## Problem details
The entries below contain a stretch that opens with the line containing "Laboratory Plastic" and closes with the line containing "วิธีการชำระเงินค่าสินค้าผ่าน"; set down that stretch exactly, both ends included, and nothing else.

####################

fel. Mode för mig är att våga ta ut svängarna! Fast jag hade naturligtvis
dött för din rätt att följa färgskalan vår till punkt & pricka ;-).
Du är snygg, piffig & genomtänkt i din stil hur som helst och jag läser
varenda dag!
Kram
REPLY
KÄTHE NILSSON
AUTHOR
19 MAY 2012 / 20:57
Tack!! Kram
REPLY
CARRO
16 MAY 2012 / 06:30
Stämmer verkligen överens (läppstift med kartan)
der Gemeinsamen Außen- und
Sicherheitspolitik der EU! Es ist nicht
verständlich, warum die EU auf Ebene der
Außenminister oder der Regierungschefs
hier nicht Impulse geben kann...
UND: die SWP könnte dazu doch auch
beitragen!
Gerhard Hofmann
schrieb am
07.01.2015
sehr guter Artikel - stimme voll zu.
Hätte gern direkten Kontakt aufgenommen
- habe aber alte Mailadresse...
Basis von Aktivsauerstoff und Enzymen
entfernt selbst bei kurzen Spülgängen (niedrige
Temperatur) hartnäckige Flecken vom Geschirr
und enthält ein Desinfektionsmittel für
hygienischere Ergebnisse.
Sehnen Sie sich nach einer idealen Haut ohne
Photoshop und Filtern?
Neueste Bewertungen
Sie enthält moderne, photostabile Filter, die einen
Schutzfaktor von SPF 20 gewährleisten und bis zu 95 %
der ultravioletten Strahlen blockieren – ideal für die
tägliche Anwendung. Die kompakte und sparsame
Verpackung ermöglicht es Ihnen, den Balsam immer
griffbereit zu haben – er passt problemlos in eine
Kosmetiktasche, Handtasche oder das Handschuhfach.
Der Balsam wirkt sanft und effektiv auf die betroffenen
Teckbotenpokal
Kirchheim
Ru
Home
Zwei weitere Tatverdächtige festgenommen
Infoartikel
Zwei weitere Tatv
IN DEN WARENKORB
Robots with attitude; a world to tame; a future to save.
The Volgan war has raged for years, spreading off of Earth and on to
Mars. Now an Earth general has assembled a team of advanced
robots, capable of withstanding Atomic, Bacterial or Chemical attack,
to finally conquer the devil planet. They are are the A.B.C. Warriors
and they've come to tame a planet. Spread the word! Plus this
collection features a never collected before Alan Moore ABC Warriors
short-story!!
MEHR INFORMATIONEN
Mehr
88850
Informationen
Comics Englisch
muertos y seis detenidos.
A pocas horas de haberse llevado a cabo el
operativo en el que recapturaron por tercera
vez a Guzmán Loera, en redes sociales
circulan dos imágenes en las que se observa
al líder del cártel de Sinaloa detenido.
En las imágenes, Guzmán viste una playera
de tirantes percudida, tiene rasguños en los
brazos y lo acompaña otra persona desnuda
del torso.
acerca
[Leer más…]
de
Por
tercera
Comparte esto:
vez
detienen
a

####################

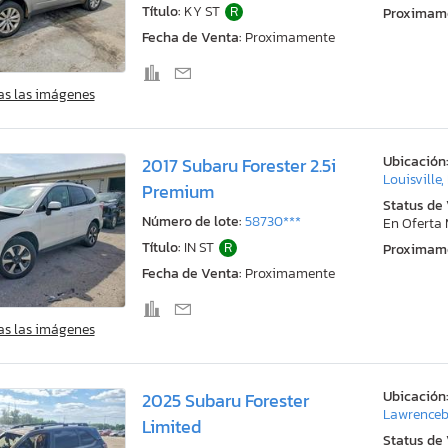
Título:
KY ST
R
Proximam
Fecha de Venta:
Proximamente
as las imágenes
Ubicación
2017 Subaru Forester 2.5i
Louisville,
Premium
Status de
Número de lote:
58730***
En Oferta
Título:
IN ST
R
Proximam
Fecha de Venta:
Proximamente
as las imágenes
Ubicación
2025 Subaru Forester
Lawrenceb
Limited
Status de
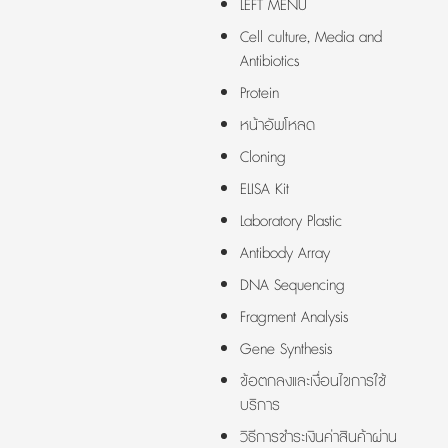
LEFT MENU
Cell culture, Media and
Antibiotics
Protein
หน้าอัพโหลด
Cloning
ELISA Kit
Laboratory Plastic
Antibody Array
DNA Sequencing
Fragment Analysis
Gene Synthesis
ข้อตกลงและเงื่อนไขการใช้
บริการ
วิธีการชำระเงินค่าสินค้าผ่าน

####################

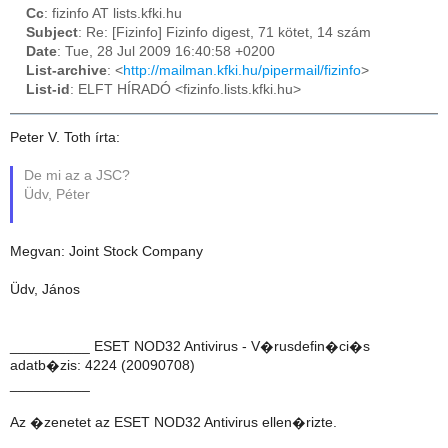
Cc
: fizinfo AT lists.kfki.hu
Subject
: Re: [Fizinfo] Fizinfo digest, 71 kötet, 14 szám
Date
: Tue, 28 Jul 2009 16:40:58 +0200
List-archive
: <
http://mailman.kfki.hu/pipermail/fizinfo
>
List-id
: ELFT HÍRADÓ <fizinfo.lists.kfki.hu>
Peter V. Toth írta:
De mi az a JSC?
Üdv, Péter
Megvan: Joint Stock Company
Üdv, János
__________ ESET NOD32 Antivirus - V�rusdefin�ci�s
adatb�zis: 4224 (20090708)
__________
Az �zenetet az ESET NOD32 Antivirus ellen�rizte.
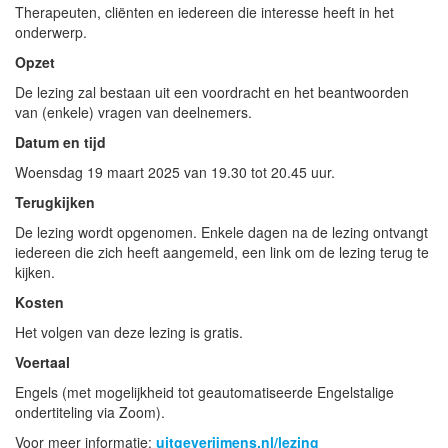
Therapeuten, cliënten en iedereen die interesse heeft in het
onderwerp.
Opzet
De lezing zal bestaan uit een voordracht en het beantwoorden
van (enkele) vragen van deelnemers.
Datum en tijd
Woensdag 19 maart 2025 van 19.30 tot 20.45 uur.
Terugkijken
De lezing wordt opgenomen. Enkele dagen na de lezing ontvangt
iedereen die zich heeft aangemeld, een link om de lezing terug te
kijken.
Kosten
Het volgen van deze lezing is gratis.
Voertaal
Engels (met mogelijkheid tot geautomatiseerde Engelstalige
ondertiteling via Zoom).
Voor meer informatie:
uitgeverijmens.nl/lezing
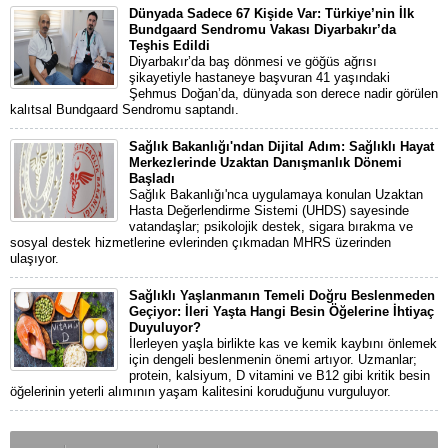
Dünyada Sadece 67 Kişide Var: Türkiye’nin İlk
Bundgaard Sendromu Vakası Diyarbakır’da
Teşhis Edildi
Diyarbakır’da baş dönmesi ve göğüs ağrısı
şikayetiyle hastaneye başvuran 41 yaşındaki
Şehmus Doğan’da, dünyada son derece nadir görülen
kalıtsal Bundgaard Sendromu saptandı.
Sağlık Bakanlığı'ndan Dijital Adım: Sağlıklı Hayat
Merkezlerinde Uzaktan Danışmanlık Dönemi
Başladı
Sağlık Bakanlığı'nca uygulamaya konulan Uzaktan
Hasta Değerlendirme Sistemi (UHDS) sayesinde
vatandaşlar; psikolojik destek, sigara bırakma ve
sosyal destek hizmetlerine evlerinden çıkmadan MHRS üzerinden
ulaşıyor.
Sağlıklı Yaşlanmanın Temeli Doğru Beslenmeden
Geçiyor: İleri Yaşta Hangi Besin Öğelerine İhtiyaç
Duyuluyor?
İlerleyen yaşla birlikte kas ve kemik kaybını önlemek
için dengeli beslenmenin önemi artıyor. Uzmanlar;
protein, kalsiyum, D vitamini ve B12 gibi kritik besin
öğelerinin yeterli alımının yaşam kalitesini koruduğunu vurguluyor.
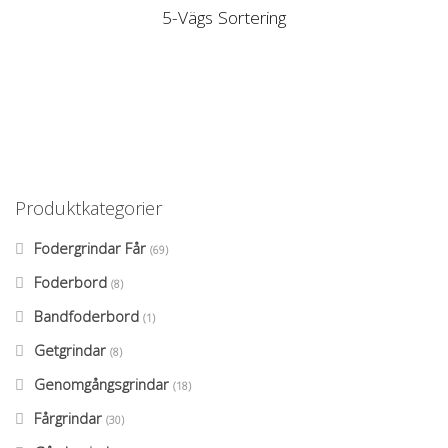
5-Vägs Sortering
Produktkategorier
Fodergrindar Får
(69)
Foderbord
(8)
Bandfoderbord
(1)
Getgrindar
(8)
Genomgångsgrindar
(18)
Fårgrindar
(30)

####################

## Task response
Laboratory Plastic
Antibody Array
DNA Sequencing
Fragment Analysis
Gene Synthesis
ข้อตกลงและเงื่อนไขการใช้
บริการ
วิธีการชำระเงินค่าสินค้าผ่าน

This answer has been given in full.